>>>>

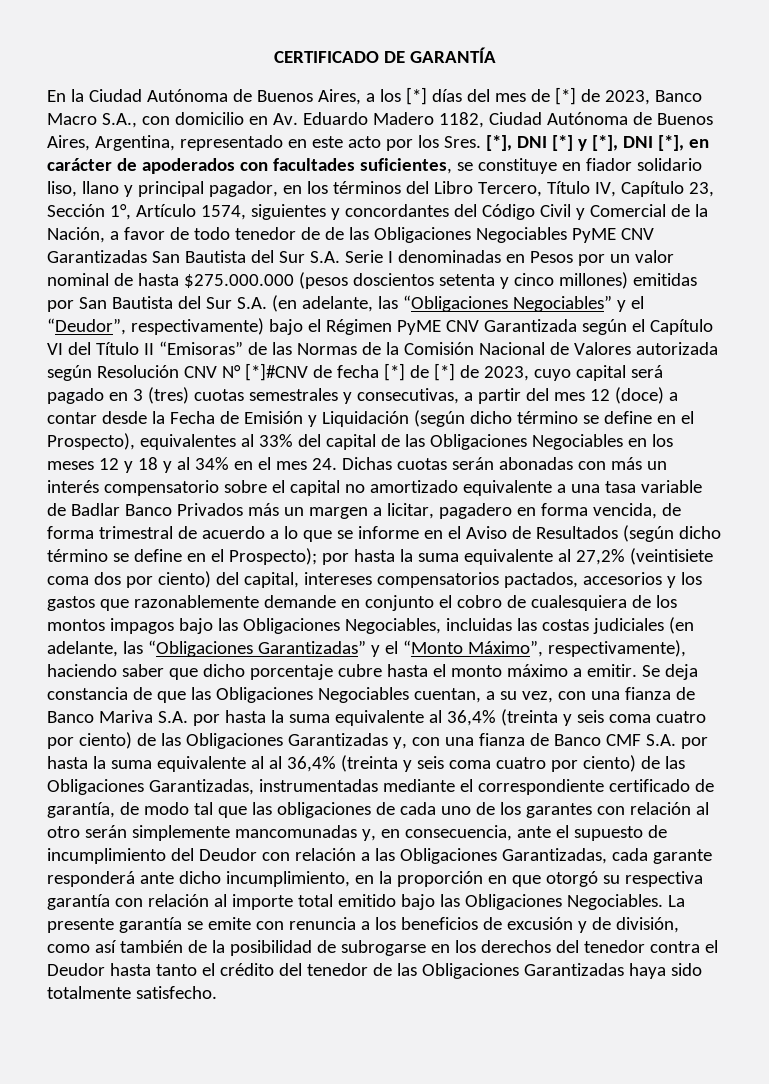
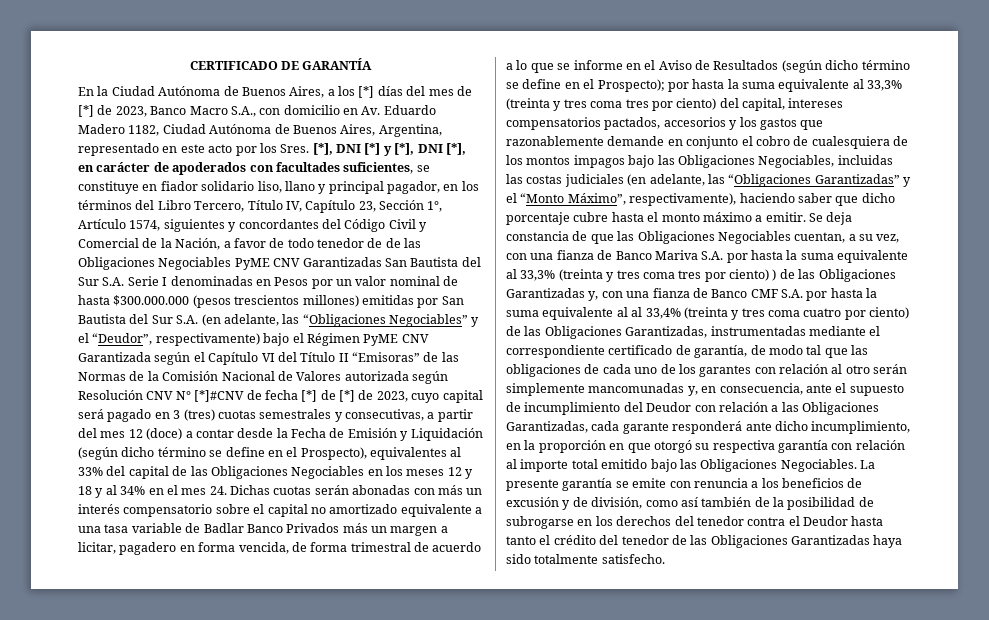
[183,272,554,289] $275.000.000 (pesos doscientos setenta y cinco -> [113,295,300,308] $300.000.000 (pesos trescientos
[575,548,713,565] [47,572,121,585] 27,2% (veintisiete coma dos -> [867,80,903,91] [506,98,649,111] 33,3% (treinta y tres coma tres
[446,709,706,726] [47,732,132,749] 36,4% (treinta y seis coma cuatro por ciento) -> [520,269,777,282] 33,3% (treinta y tres coma tres por ciento) )
[286,755,444,772] 36,4% (treinta y seis -> [645,307,765,320] 33,4% (treinta y tres

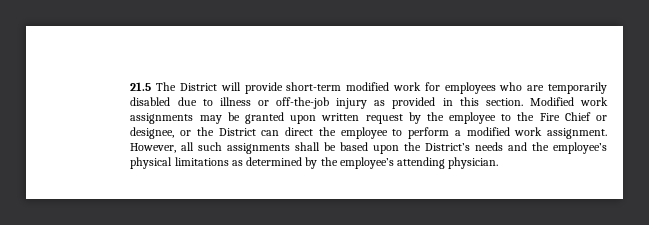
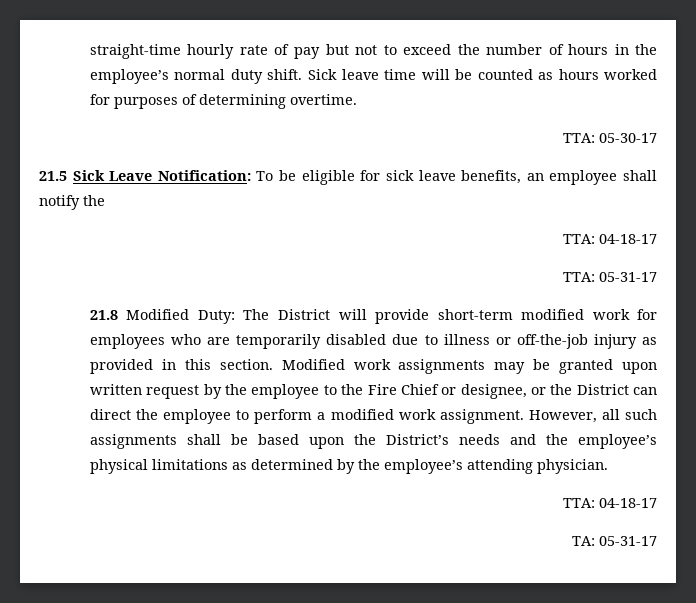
[130,82,152,91] 21.5 -> [89,44,657,59] [89,69,657,84] [89,94,357,109] [563,133,657,143] [39,170,658,185] [39,195,105,210] [563,234,657,244] [563,272,657,282] [89,309,235,324] straight-time hourly rate of pay but not to exceed the number of hours in the employee’s normal duty shift. Sick leave time will be counted as hours worked for purposes of determining overtime. // TTA: 05-30-17 // 21.5 Sick Leave Notification: To be eligible for sick leave benefits, an employee shall notify the // TTA: 04-18-17 // TTA: 05-31-17 // 21.8 Modified Duty:
(499, 163) none -> [563,498,657,508] [572,536,657,546] // TTA: 04-18-17 // TA: 05-31-17

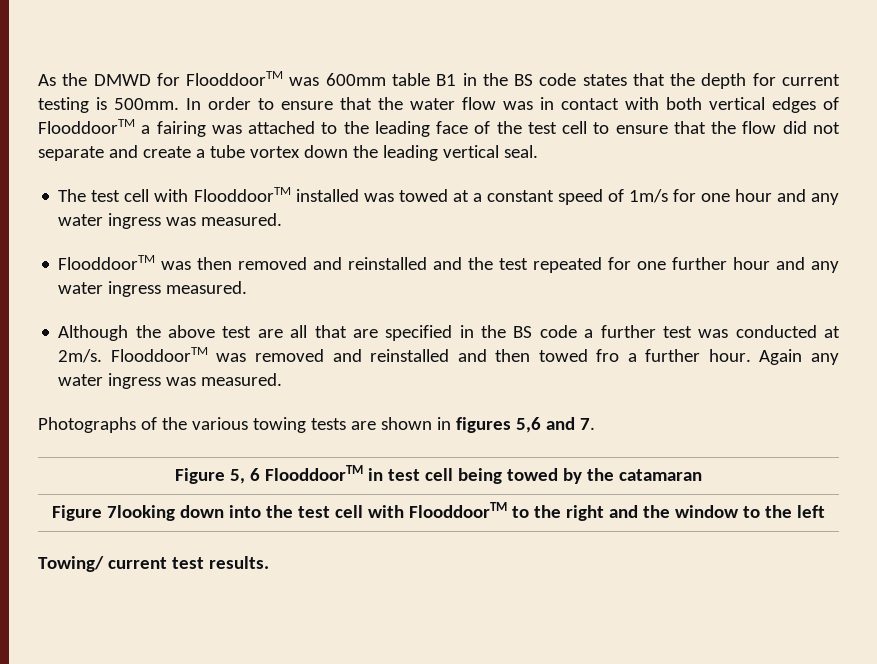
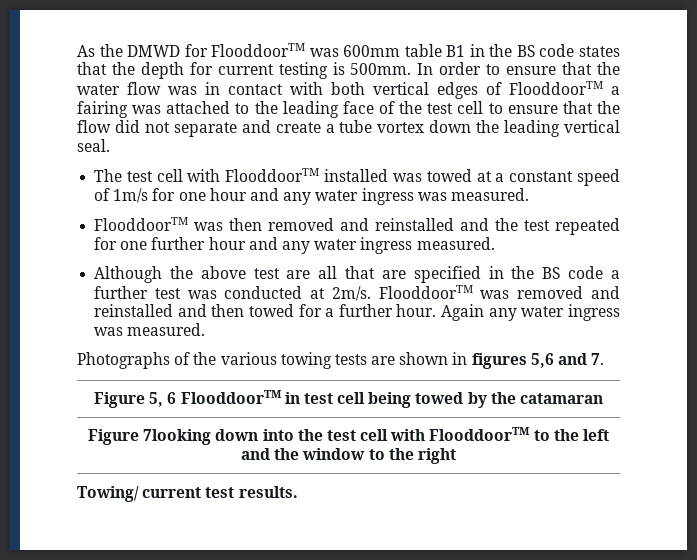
[596,349,620,362] fro -> [298,304,322,317] for
[565,505,604,521] right -> [583,429,610,441] left
[796,505,825,518] left -> [417,448,456,464] right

<<<<

Return only the lines running from the start of the entries above to the line that contains "[286,755,444,772] 36,4% (treinta", inclusive, and omit every picture.

[183,272,554,289] $275.000.000 (pesos doscientos setenta y cinco -> [113,295,300,308] $300.000.000 (pesos trescientos
[575,548,713,565] [47,572,121,585] 27,2% (veintisiete coma dos -> [867,80,903,91] [506,98,649,111] 33,3% (treinta y tres coma tres
[446,709,706,726] [47,732,132,749] 36,4% (treinta y seis coma cuatro por ciento) -> [520,269,777,282] 33,3% (treinta y tres coma tres por ciento) )
[286,755,444,772] 36,4% (treinta y seis -> [645,307,765,320] 33,4% (treinta y tres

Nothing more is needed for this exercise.